This question already has answers here:
Identity increment is jumping in SQL Server database
(6 answers)
Closed 7 years ago.
I have a strange scenario in which the auto identity int column in my SQL Server 2012 database is not incrementing properly.
Say I have a table which uses an int auto identity as a primary key it is sporadically skipping increments, for example:
1,
2,
3,
4,
5,
1004,
1005
This is happening on a random number of tables at very random times, can not replicate it to find any trends.
How is this happening?
Is there a way to make it stop?
This is all perfectly normal. Microsoft added sequences in SQL Server 2012, finally, i might add and changed the way identity keys are generated. Have a look here for some explanation.
If you want to have the old behaviour, you can:
use trace flag 272 - this will cause a log record to be generated for each generated identity value. The performance of identity generation may be impacted by turning on this trace flag.
use a sequence generator with the NO CACHE setting (http://msdn.microsoft.com/en-us/library/ff878091.aspx)
Got the same problem, found the following bug report in SQL Server 2012
If still relevant see conditions that cause the issue - there are some workarounds there as well (didn't try though).

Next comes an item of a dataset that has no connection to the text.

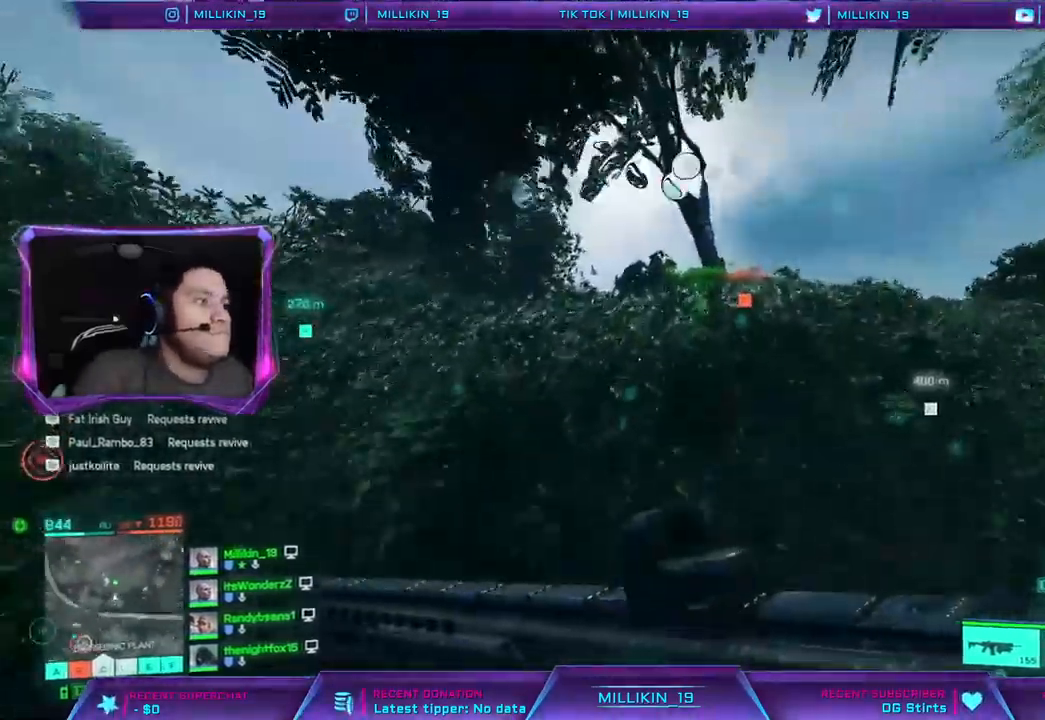
{"buttons": [], "left_stick": "up", "right_stick": "center", "events": [[350, "CIRCLE", "down"], [450, "CIRCLE", "up"]]}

Failover or Restart Results in Reseed of Identity
While trace flag 272 may work for many, it definitely won't work for hosted Sql Server Express installations. So, I created an identity table, and use this through an INSTEAD OF trigger. I'm hoping this helps someone else, and/or gives others an opportunity to improve my solution. The last line allows returning the last identity column added. Since I typically use this to add a single row, this works to return the identity of a single inserted row.
The identity table:
CREATE TABLE [dbo].[tblsysIdentities](
[intTableId] [int] NOT NULL,
[intIdentityLast] [int] NOT NULL,
[strTable] [varchar](100) NOT NULL,
[tsConcurrency] [timestamp] NULL,
CONSTRAINT [PK_tblsysIdentities] PRIMARY KEY CLUSTERED
(
[intTableId] ASC
)WITH (PAD_INDEX = OFF, STATISTICS_NORECOMPUTE = OFF, IGNORE_DUP_KEY = OFF, ALLOW_ROW_LOCKS = ON, ALLOW_PAGE_LOCKS = ON) ON [PRIMARY]
) ON [PRIMARY]
and the insert trigger:
-- INSERT --
IF OBJECT_ID ('dbo.trgtblsysTrackerMessagesIdentity', 'TR') IS NOT NULL
DROP TRIGGER dbo.trgtblsysTrackerMessagesIdentity;
GO
CREATE TRIGGER trgtblsysTrackerMessagesIdentity
ON dbo.tblsysTrackerMessages
INSTEAD OF INSERT AS
BEGIN
DECLARE #intTrackerMessageId INT
DECLARE #intRowCount INT
SET #intRowCount = (SELECT COUNT(*) FROM INSERTED)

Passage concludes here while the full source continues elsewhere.